Well this is a creepy little story about scent and essence. About distilling, in many ways, whether it be perfume or something…different. The story follows a child and their mother. Their mother who is not quite human, or at least not anymore. I love the way the story evokes scent and, more than that, works to uncover this system of magic and distillation, where a person's inner self can be boiled away and captured in a jar and used by the mother to change shape. It's a bit like the Oz book where the one woman can change her heads and keeps them locked away. And this story does a great job of examining how this effects the main character, how this child yearns to be free of this, to just have a mother that does not require them to take part in this. It's a rather complex tale, too, because of the emotions involved, because the child loves their mother and wants in some ways to either break the cycle or escape. And neither is really open to them, as they are small, as they are kept subservient and trapped and guarded.

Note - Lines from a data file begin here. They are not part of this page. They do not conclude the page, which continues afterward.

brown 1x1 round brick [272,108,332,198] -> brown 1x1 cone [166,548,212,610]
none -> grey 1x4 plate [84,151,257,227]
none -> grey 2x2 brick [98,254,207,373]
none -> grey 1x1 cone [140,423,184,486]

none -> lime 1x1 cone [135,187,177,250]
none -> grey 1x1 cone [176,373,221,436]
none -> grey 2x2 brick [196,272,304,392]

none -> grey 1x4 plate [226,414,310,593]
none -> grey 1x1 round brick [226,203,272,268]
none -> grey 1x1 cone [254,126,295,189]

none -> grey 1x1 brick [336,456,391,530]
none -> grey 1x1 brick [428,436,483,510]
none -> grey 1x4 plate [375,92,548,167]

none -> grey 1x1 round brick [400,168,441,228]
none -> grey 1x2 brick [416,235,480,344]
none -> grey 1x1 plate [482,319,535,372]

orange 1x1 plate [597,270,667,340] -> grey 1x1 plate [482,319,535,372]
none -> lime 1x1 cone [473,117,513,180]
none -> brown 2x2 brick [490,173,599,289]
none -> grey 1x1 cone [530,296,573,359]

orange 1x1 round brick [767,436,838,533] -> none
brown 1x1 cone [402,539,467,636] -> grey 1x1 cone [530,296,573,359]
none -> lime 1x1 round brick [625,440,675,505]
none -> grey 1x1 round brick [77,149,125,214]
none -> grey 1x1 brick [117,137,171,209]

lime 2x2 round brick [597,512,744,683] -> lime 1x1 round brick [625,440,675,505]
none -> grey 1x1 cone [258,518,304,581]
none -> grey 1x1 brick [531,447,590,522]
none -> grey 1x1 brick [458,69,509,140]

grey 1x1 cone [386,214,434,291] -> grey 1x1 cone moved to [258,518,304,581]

But there is this lurking promise to the story that gives it a nice bit of creepiness and darkness, that promise [SPOILERS] at the end that the child will be gorgeous, which sets up that cyclic feel of abuse and death. That this is something larger than the main character and their mother, something that will take more than wings to fly away from. But that the main character is building their own power. Their own will. And that there will come a day when the two have to face each other not as child and mother but as people and there might be a reckoning. It's a strong piece and a great read!

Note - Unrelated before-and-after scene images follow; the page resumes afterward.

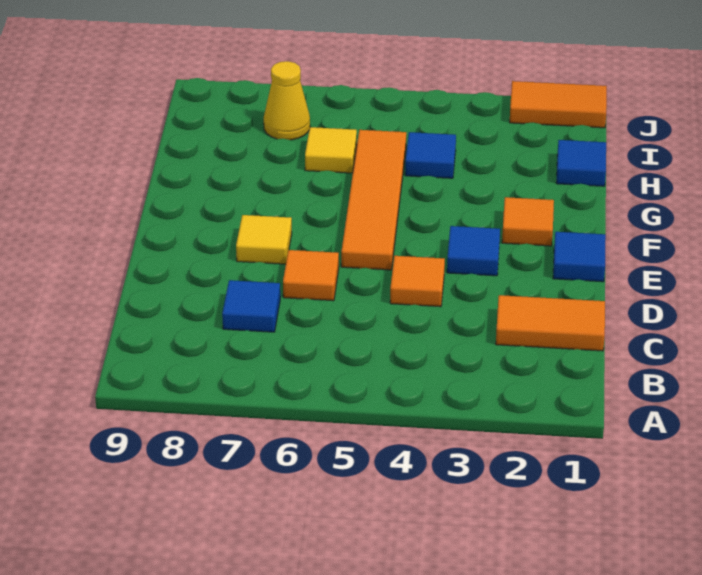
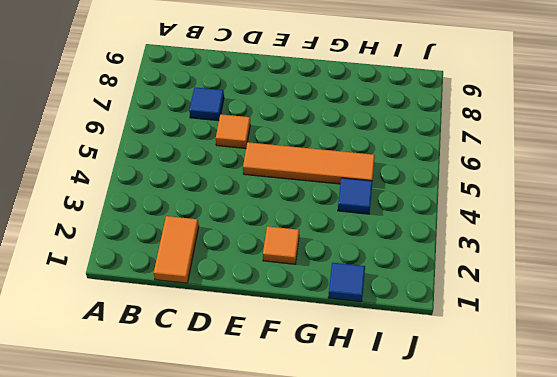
none -> orange 1x1 tile [390,256,445,307]
none -> blue 1x1 tile [553,232,606,282]
none -> blue 1x1 tile [447,226,500,276]

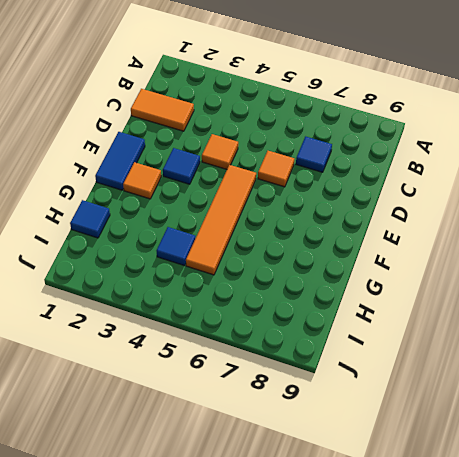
blue 1x2 tile [95,132,145,190] -> blue 1x1 tile [553,232,606,282]
none -> yellow 1x1 tile [236,215,292,264]
none -> yellow 1x1 tile [305,127,357,173]
none -> yellow 1x1 cone [264,61,310,140]

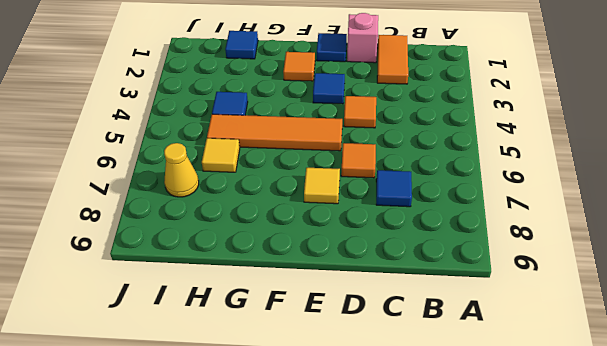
pink 1x1 brick [347,13,378,63] -> none
none -> orange 1x2 tile [510,81,607,128]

"Muse" by Nicola Belte (962 words)

Well fuck, okay, another perhaps even darker story. Where the last emphasized distillation, though, this one looks at consumption. Both the disease and the action. It features young girls who are bought by a rich artist who draws their portraits after he has infected them, paints them on the brink of death. It's a disturbing piece in how it draws the parallels between art and food, between both and girls and women. At how girls are treated like food, a commodity, at how they are so often seen as something to consume and dispose of. There's a lot going on here, really, and I'm not kidding when I say it is dark. It's easy enough to read the rape analogies at work, these girls taken just around the time they'd be first menstruating, taken by an older man who uses them and discards them. Who paints them for the pleasure of other men. All the while telling the girls that this makes them more beautiful, more valuable, so that the only thing of value they have is this constructed innocence that can be shattered and then tossed aside. So that all that's left are ghosts. They are consumed, and more than that they are made ready to be consumed by the society, by these men who want to possess them, who want to dominate them. It's a system that exists in order to keep these girls down, to keep them as commodities, to keep them objects. And it intersects with class and wealth and power. It's a nicely done story with a chilling voice and a crush of despair, a realization that these girls are left voiceless and erased, history one long string of consumed women. It's a wonderful (if incredibly dark) story and you should definitely check it out!

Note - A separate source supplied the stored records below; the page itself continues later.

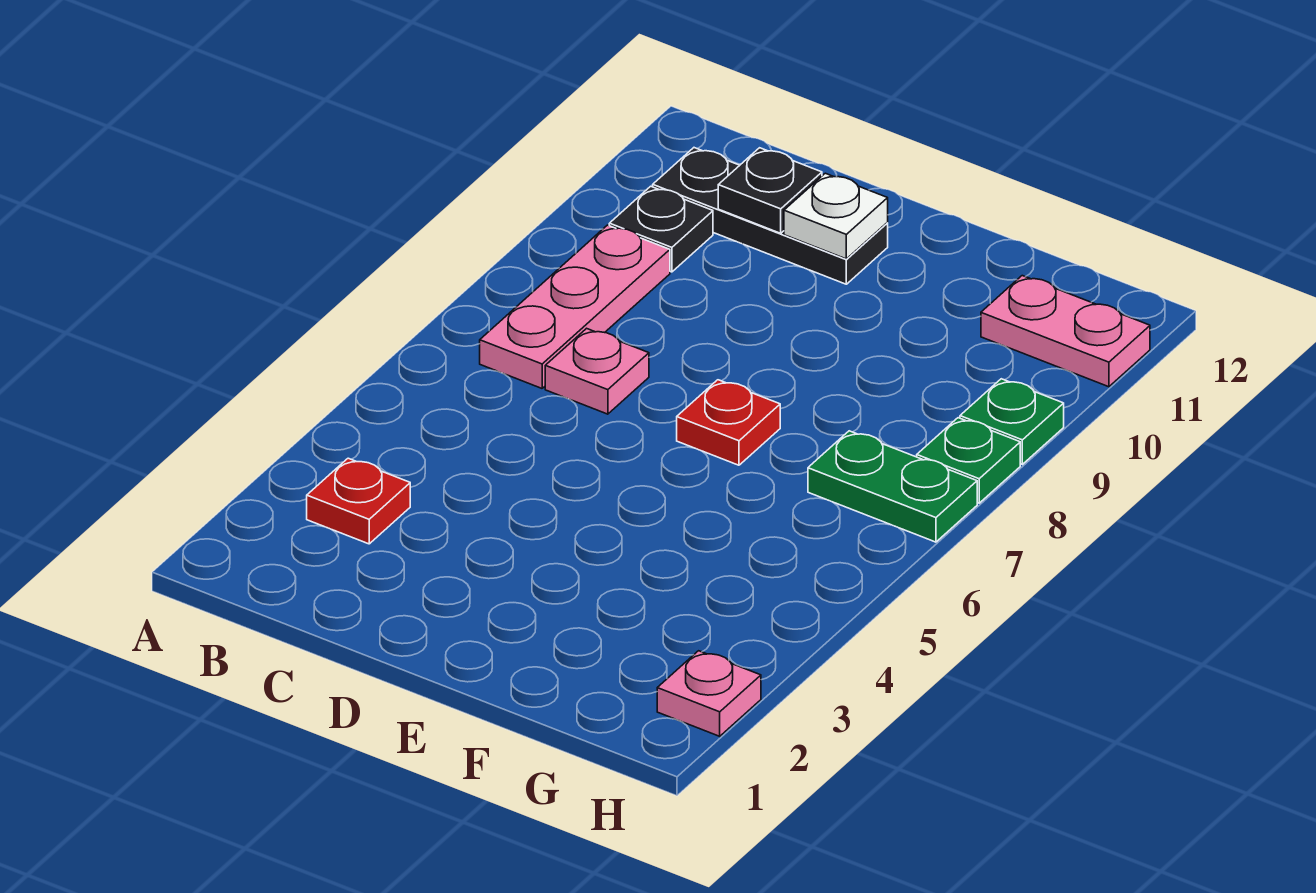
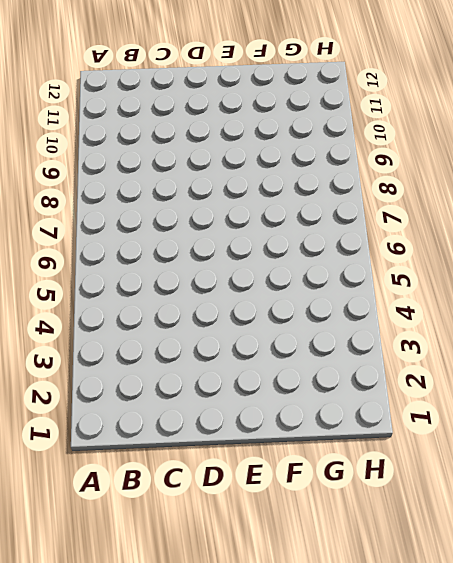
none -> red 1x1 plate [307,458,410,544]
none -> pink 1x3 plate [480,225,670,388]
none -> black 1x1 plate [609,186,713,272]

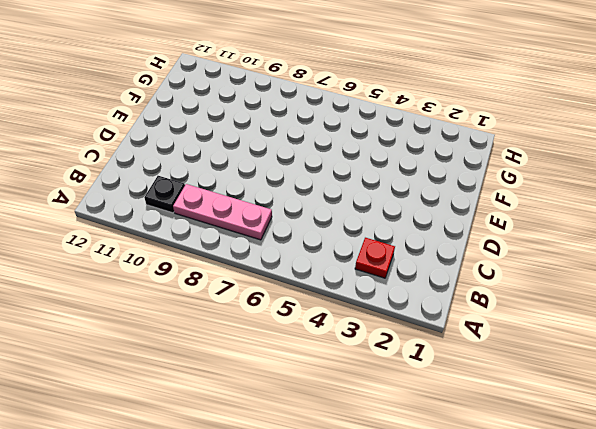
none -> black 1x3 plate [653,148,888,284]
none -> pink 1x1 plate [545,328,649,414]
none -> red 1x1 plate [677,380,780,465]

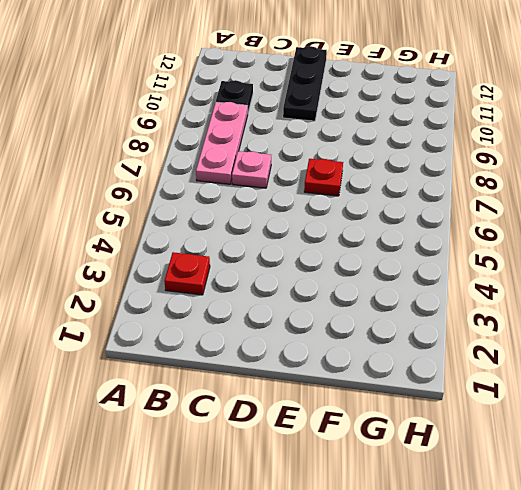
black 1x3 plate [283,46,327,121] -> black 1x3 plate turned to [653,148,888,284]
none -> green 1x2 plate [808,431,977,542]
none -> pink 1x2 plate [981,276,1150,387]
none -> pink 1x1 plate [657,651,761,736]

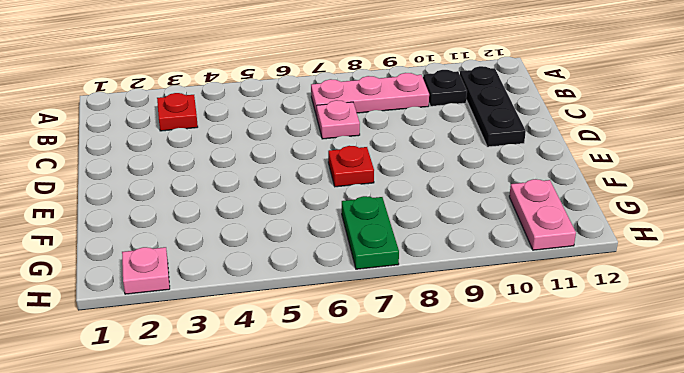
none -> green 1x1 plate [917,418,1020,503]
none -> green 1x1 plate [960,379,1064,464]
none -> black 1x1 plate [718,148,822,233]

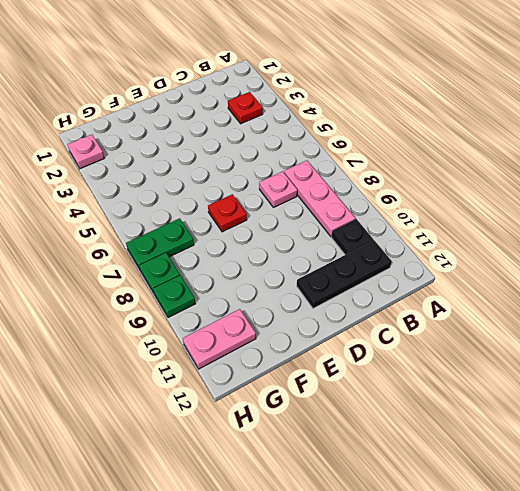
none -> black 1x1 plate [718,148,822,233]
none -> white 1x1 plate [784,173,888,259]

"Jericho" by Joy Kennedy-O'Neill (995 words)

This is a story that looks at a future ravaged by rising waters and rising debts. Where people are shackled to their jobs and their debts are passed along to their children. And their children's children. And all along the rising waters of this debt create a situation that is in some ways unlivable. And it's a great commentary on the ways that education is both expected and punished. The way that you must be wealthy to afford it and if you're not you're not really allowed to be because the costs follow you. I love the way the story compares rising waters to the rising debt and how these people hope that education will save them and they're not sure if that's right or not. [SPOILERS] As I read it, though, I'm not entirely sure what to make of the ending. Personally I find that in discussions about debt and change I hesitate to count on the younger generations to somehow fix it. The voice in the piece is a mother talking to her son and being happy that maybe he will be a part of something that fixes things. And yet I find this less than fully satisfactory, because chances are that he's not going to. Expecting the next generation to have some sort of magic power to succeed where we have failed while at the same time basically not trying to fix it ourselves will only make it that much more difficult. I see a lot of people say that the best thing they can do is raise more responsible children but personally, for me, that erases a lot of work that's being done now. But the story does a nice job of showing how messed up things are and can become, how this rising debt is like a biblical flood, and how it might take something drastic, something to wipe it all away, for real change to happen. It's a compelling piece that I have feelings about but that I can definitely encourage everyone to check out! A fine read!